When knowledge can be excluded, we confront a choice. We could treat
knowledge like roads and national defense, and tax people to fund its
production. Governments pay people to think through grants and indirectly
by supporting universities. Governments also allow people to patent
knowledge. A patent creates an incentive to produce knowledge by creating
a period of exclusive rights to use the knowledge and to charge others for
its use. In the United States and Europe, patents last twenty years from the
date of filing.6 Advocates of patents argue that private entities would have
little incentive to spend years developing a better mousetrap, computer
algorithm, or sound system if their discoveries could be used by anyone for
free. They argue that patents overcome the incentive problems inherent in
knowledge production.
Boldrin and Levine construct an argument that borrows ideas from several
models to argue against patents.7 In models in which ideas can be
combined, patents can hinder innovation by limiting recombinations. One
firm’s patent on touch-screen technology may reduce the number of other
firms that design new products that incorporate that technology. Absent
patent protection, the technology could be incorporated into more products.
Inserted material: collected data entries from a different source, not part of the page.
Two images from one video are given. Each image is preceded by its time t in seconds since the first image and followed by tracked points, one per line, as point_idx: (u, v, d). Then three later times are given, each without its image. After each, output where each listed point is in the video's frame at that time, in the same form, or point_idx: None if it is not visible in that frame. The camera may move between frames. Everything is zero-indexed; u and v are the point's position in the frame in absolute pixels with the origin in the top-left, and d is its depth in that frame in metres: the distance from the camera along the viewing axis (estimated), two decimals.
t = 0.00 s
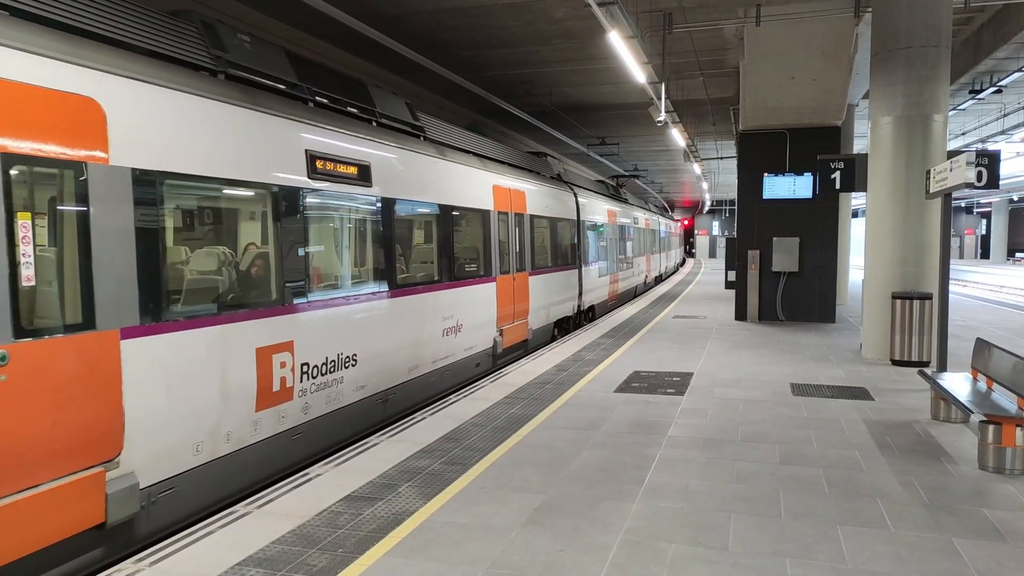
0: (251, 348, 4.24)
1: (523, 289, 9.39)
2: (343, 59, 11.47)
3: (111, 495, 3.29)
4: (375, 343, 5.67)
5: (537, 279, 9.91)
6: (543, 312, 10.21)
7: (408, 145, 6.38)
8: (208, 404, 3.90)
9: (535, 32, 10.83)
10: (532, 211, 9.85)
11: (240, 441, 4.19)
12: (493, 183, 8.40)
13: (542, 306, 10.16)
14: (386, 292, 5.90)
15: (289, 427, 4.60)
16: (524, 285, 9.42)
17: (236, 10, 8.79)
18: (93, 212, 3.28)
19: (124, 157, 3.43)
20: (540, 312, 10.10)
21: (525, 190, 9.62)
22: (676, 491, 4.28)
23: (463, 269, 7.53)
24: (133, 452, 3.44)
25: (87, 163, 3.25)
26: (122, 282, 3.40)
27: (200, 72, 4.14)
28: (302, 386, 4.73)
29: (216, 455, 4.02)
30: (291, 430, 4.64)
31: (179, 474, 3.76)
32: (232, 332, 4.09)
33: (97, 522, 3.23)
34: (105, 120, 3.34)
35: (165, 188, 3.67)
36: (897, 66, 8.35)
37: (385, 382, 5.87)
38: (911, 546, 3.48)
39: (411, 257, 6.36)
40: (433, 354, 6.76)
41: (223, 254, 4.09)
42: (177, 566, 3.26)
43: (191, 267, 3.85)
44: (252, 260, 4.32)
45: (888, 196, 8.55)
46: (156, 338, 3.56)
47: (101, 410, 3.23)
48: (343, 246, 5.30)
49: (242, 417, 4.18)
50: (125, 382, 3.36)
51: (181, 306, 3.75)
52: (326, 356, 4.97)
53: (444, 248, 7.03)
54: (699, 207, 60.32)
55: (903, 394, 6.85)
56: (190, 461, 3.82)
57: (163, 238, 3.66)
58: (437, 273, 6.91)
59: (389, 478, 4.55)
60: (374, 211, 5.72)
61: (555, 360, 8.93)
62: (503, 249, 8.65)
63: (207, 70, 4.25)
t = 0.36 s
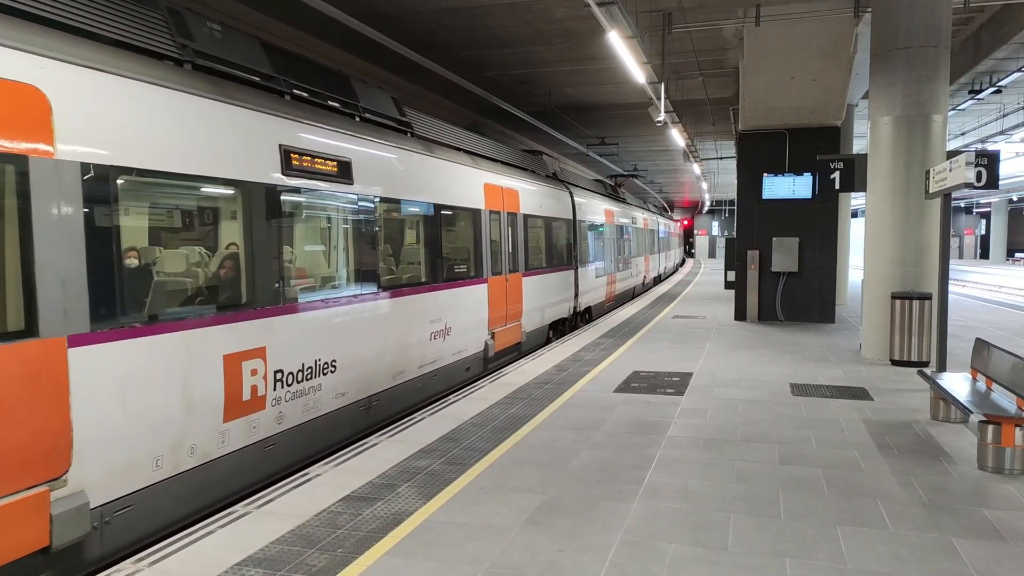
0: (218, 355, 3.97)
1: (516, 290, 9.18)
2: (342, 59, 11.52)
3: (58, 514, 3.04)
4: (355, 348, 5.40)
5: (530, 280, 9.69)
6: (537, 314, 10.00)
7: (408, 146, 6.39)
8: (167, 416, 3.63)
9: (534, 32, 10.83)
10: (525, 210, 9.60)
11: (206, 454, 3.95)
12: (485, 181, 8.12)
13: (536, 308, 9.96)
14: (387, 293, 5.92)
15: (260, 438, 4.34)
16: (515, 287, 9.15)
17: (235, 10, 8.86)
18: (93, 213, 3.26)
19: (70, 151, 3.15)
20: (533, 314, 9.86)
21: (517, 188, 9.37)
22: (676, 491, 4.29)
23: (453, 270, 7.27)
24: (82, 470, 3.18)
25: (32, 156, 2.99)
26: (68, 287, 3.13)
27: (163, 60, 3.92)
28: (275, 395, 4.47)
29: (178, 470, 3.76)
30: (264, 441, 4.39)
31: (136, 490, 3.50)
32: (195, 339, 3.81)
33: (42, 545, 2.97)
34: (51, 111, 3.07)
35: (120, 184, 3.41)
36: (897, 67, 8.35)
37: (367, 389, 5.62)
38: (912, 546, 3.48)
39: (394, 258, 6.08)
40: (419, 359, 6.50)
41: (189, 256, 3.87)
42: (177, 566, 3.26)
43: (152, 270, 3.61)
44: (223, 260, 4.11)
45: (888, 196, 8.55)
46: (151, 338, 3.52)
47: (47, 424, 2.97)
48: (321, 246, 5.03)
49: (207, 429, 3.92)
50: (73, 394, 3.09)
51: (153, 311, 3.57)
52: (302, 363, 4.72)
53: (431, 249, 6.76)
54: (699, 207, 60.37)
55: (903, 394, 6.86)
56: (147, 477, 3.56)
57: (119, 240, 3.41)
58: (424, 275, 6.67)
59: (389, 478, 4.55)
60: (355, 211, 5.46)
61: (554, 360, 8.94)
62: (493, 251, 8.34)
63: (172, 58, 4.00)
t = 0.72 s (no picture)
0: (185, 361, 3.74)
1: (510, 291, 9.09)
2: (342, 59, 11.56)
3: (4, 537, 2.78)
4: (338, 353, 5.18)
5: (525, 281, 9.62)
6: (532, 316, 9.99)
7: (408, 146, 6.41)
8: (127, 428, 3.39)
9: (534, 32, 10.82)
10: (519, 209, 9.49)
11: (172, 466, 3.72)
12: (477, 179, 7.94)
13: (530, 309, 9.91)
14: (386, 293, 5.93)
15: (232, 450, 4.11)
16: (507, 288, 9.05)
17: (235, 10, 8.93)
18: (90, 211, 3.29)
19: (21, 143, 2.96)
20: (527, 316, 9.81)
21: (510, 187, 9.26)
22: (676, 491, 4.29)
23: (442, 271, 7.04)
24: (32, 487, 2.94)
25: None
26: (13, 290, 2.90)
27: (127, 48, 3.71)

Innovation would increase.
Proponents of patents push back by noting that while slowing innovation
may be bad, without patents the reduction in investment would be much
larger. To counter that claim, Boldrin and Levine use a logic partly based
on our diffusion model. A useful product based on new knowledge will
spread quickly through the population of buyers. That was true of the radio,
television, Google’s search engine, and Facebook. This creates a firstmover advantage. The innovator can still benefit, but only by producing
something with the idea. With a patent, an inventor can wait for others to
implement the idea and profit.
Boldrin and Levine also question how much credit the inventor deserves
anyway. If breakthroughs were the result of a solitary genius, and most
ideas would never have been produced without incentives, then the case for
patents is stronger. The rugged landscape model suggests that difficult
problems may have multiple workable solutions. New inventions,
particularly those that combine existing ideas and technology such as the
car, the telephone, and online auctions, may be natural occurrences not acts
of genius. Any number of people might have made these innovations given
the ideas swirling around in the community of thinkers. The simultaneity of
major discoveries—calculus (Isaac Newton and Gottfried Leibniz), the
telephone (Alexander Graham Bell and Elisha Gray), and the natural
selection theory of evolution (Charles Darwin and Alfred Russel Wallace)
—supports that inference. In sum, many-model thinking shows advantages
and disadvantages to patents. The deeper, more nuanced understanding the
models provide argues for a more flexible patent policy. Perhaps some
ideas—those that many people might have discovered and those that could
recombine with other ideas—should have different lengths or types of
patents, or even not be patentable at all.